Every record here needs to be written out again exactly.

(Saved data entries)
☆ ☆ ☆ ☆ ☆ ☆ ☆
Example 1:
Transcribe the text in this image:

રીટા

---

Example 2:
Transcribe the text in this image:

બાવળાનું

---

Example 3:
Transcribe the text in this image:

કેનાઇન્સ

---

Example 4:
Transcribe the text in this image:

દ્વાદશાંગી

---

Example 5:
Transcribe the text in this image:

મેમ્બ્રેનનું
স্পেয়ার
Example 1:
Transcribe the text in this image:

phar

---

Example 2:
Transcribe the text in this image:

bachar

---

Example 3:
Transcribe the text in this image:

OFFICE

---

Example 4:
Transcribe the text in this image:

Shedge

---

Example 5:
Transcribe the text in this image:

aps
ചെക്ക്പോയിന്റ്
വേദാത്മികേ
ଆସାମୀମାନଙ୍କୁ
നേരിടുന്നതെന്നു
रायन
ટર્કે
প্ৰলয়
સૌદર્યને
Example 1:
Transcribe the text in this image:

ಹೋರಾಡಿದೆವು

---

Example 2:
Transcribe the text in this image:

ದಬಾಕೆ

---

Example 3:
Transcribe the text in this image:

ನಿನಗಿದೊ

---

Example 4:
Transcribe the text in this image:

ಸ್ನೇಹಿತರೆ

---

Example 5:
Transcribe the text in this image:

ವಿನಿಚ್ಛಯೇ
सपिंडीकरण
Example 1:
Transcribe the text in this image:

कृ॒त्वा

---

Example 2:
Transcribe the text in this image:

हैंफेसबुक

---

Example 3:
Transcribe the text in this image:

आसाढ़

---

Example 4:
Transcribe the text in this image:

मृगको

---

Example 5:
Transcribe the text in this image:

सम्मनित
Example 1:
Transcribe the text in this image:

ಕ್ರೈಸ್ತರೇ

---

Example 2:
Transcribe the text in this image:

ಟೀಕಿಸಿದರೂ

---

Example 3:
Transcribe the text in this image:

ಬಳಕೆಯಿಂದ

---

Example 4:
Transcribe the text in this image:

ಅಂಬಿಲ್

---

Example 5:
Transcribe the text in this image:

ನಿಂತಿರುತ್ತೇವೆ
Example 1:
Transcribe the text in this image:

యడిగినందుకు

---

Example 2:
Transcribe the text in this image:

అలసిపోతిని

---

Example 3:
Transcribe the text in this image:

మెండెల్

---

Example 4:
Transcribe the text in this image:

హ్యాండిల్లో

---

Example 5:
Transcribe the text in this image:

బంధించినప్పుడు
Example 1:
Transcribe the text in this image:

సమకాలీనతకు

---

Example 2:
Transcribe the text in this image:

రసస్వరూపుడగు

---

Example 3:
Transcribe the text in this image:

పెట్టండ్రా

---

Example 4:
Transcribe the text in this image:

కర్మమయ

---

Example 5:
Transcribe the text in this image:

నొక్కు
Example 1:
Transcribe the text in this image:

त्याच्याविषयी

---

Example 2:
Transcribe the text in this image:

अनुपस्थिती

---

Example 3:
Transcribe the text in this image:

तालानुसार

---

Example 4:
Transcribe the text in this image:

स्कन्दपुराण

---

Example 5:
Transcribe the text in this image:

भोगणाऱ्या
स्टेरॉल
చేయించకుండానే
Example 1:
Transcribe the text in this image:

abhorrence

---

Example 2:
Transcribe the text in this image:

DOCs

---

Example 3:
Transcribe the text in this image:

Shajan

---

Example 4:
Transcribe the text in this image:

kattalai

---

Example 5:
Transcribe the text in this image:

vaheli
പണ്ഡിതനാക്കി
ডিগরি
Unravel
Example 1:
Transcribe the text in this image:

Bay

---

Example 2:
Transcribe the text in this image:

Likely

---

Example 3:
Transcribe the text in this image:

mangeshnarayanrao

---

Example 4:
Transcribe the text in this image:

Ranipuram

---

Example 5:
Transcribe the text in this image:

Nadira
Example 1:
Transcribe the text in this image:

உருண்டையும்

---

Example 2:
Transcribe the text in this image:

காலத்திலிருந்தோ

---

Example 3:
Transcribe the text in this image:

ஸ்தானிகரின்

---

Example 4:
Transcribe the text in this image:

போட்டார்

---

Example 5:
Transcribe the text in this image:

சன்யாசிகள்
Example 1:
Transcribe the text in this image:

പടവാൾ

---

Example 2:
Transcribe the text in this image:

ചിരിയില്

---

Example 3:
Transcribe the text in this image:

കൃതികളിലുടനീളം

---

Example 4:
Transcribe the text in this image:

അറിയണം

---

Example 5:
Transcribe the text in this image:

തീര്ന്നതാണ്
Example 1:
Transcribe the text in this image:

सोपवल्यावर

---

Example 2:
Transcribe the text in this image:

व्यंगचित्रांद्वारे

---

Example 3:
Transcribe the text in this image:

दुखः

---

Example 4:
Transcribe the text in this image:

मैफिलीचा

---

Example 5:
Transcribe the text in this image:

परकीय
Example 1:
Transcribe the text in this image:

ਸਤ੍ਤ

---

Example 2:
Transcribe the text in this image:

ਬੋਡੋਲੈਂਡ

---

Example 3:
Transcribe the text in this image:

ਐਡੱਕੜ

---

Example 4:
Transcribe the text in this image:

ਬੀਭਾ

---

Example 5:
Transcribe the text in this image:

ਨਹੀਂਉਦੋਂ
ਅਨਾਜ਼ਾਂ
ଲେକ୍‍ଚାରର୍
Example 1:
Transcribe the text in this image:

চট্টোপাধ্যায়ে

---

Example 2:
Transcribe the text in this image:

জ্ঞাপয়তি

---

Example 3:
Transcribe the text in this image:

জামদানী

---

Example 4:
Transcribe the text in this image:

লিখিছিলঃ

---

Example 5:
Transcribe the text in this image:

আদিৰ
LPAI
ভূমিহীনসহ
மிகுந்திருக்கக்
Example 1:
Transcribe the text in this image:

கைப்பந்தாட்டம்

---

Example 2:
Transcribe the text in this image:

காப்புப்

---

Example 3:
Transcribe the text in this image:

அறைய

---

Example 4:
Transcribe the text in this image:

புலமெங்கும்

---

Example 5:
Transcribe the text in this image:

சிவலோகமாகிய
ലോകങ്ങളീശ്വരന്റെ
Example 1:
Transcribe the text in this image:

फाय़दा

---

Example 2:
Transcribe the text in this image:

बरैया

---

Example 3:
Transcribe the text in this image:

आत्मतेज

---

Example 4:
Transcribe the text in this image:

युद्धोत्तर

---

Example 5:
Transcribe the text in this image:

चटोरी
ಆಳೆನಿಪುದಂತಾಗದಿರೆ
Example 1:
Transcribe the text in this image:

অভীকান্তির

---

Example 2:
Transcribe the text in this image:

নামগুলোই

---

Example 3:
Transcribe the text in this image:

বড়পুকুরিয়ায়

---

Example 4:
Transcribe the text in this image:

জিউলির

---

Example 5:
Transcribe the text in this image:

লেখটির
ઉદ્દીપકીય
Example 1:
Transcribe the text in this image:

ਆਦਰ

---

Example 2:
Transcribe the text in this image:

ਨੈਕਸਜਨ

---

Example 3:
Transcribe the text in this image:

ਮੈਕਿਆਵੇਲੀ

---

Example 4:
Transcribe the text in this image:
☆ ☆ ☆ ☆ ☆ ☆ ☆
Response to the task:
Example 1:
Transcribe the text in this image:

રીટા

---

Example 2:
Transcribe the text in this image:

બાવળાનું

---

Example 3:
Transcribe the text in this image:

કેનાઇન્સ

---

Example 4:
Transcribe the text in this image:

દ્વાદશાંગી

---

Example 5:
Transcribe the text in this image:

મેમ્બ્રેનનું
স্পেয়ার
Example 1:
Transcribe the text in this image:

phar

---

Example 2:
Transcribe the text in this image:

bachar

---

Example 3:
Transcribe the text in this image:

OFFICE

---

Example 4:
Transcribe the text in this image:

Shedge

---

Example 5:
Transcribe the text in this image:

aps
ചെക്ക്പോയിന്റ്
വേദാത്മികേ
ଆସାମୀମାନଙ୍କୁ
നേരിടുന്നതെന്നു
रायन
ટર્કે
প্ৰলয়
સૌદર્યને
Example 1:
Transcribe the text in this image:

ಹೋರಾಡಿದೆವು

---

Example 2:
Transcribe the text in this image:

ದಬಾಕೆ

---

Example 3:
Transcribe the text in this image:

ನಿನಗಿದೊ

---

Example 4:
Transcribe the text in this image:

ಸ್ನೇಹಿತರೆ

---

Example 5:
Transcribe the text in this image:

ವಿನಿಚ್ಛಯೇ
सपिंडीकरण
Example 1:
Transcribe the text in this image:

कृ॒त्वा

---

Example 2:
Transcribe the text in this image:

हैंफेसबुक

---

Example 3:
Transcribe the text in this image:

आसाढ़

---

Example 4:
Transcribe the text in this image:

मृगको

---

Example 5:
Transcribe the text in this image:

सम्मनित
Example 1:
Transcribe the text in this image:

ಕ್ರೈಸ್ತರೇ

---

Example 2:
Transcribe the text in this image:

ಟೀಕಿಸಿದರೂ

---

Example 3:
Transcribe the text in this image:

ಬಳಕೆಯಿಂದ

---

Example 4:
Transcribe the text in this image:

ಅಂಬಿಲ್

---

Example 5:
Transcribe the text in this image:

ನಿಂತಿರುತ್ತೇವೆ
Example 1:
Transcribe the text in this image:

యడిగినందుకు

---

Example 2:
Transcribe the text in this image:

అలసిపోతిని

---

Example 3:
Transcribe the text in this image:

మెండెల్

---

Example 4:
Transcribe the text in this image:

హ్యాండిల్లో

---

Example 5:
Transcribe the text in this image:

బంధించినప్పుడు
Example 1:
Transcribe the text in this image:

సమకాలీనతకు

---

Example 2:
Transcribe the text in this image:

రసస్వరూపుడగు

---

Example 3:
Transcribe the text in this image:

పెట్టండ్రా

---

Example 4:
Transcribe the text in this image:

కర్మమయ

---

Example 5:
Transcribe the text in this image:

నొక్కు
Example 1:
Transcribe the text in this image:

त्याच्याविषयी

---

Example 2:
Transcribe the text in this image:

अनुपस्थिती

---

Example 3:
Transcribe the text in this image:

तालानुसार

---

Example 4:
Transcribe the text in this image:

स्कन्दपुराण

---

Example 5:
Transcribe the text in this image:

भोगणाऱ्या
स्टेरॉल
చేయించకుండానే
Example 1:
Transcribe the text in this image:

abhorrence

---

Example 2:
Transcribe the text in this image:

DOCs

---

Example 3:
Transcribe the text in this image:

Shajan

---

Example 4:
Transcribe the text in this image:

kattalai

---

Example 5:
Transcribe the text in this image:

vaheli
പണ്ഡിതനാക്കി
ডিগরি
Unravel
Example 1:
Transcribe the text in this image:

Bay

---

Example 2:
Transcribe the text in this image:

Likely

---

Example 3:
Transcribe the text in this image:

mangeshnarayanrao

---

Example 4:
Transcribe the text in this image:

Ranipuram

---

Example 5:
Transcribe the text in this image:

Nadira
Example 1:
Transcribe the text in this image:

உருண்டையும்

---

Example 2:
Transcribe the text in this image:

காலத்திலிருந்தோ

---

Example 3:
Transcribe the text in this image:

ஸ்தானிகரின்

---

Example 4:
Transcribe the text in this image:

போட்டார்

---

Example 5:
Transcribe the text in this image:

சன்யாசிகள்
Example 1:
Transcribe the text in this image:

പടവാൾ

---

Example 2:
Transcribe the text in this image:

ചിരിയില്

---

Example 3:
Transcribe the text in this image:

കൃതികളിലുടനീളം

---

Example 4:
Transcribe the text in this image:

അറിയണം

---

Example 5:
Transcribe the text in this image:

തീര്ന്നതാണ്
Example 1:
Transcribe the text in this image:

सोपवल्यावर

---

Example 2:
Transcribe the text in this image:

व्यंगचित्रांद्वारे

---

Example 3:
Transcribe the text in this image:

दुखः

---

Example 4:
Transcribe the text in this image:

मैफिलीचा

---

Example 5:
Transcribe the text in this image:

परकीय
Example 1:
Transcribe the text in this image:

ਸਤ੍ਤ

---

Example 2:
Transcribe the text in this image:

ਬੋਡੋਲੈਂਡ

---

Example 3:
Transcribe the text in this image:

ਐਡੱਕੜ

---

Example 4:
Transcribe the text in this image:

ਬੀਭਾ

---

Example 5:
Transcribe the text in this image:

ਨਹੀਂਉਦੋਂ
ਅਨਾਜ਼ਾਂ
ଲେକ୍‍ଚାରର୍
Example 1:
Transcribe the text in this image:

চট্টোপাধ্যায়ে

---

Example 2:
Transcribe the text in this image:

জ্ঞাপয়তি

---

Example 3:
Transcribe the text in this image:

জামদানী

---

Example 4:
Transcribe the text in this image:

লিখিছিলঃ

---

Example 5:
Transcribe the text in this image:

আদিৰ
LPAI
ভূমিহীনসহ
மிகுந்திருக்கக்
Example 1:
Transcribe the text in this image:

கைப்பந்தாட்டம்

---

Example 2:
Transcribe the text in this image:

காப்புப்

---

Example 3:
Transcribe the text in this image:

அறைய

---

Example 4:
Transcribe the text in this image:

புலமெங்கும்

---

Example 5:
Transcribe the text in this image:

சிவலோகமாகிய
ലോകങ്ങളീശ്വരന്റെ
Example 1:
Transcribe the text in this image:

फाय़दा

---

Example 2:
Transcribe the text in this image:

बरैया

---

Example 3:
Transcribe the text in this image:

आत्मतेज

---

Example 4:
Transcribe the text in this image:

युद्धोत्तर

---

Example 5:
Transcribe the text in this image:

चटोरी
ಆಳೆನಿಪುದಂತಾಗದಿರೆ
Example 1:
Transcribe the text in this image:

অভীকান্তির

---

Example 2:
Transcribe the text in this image:

নামগুলোই

---

Example 3:
Transcribe the text in this image:

বড়পুকুরিয়ায়

---

Example 4:
Transcribe the text in this image:

জিউলির

---

Example 5:
Transcribe the text in this image:

লেখটির
ઉદ્દીપકીય
Example 1:
Transcribe the text in this image:

ਆਦਰ

---

Example 2:
Transcribe the text in this image:

ਨੈਕਸਜਨ

---

Example 3:
Transcribe the text in this image:

ਮੈਕਿਆਵੇਲੀ

---

Example 4:
Transcribe the text in this image:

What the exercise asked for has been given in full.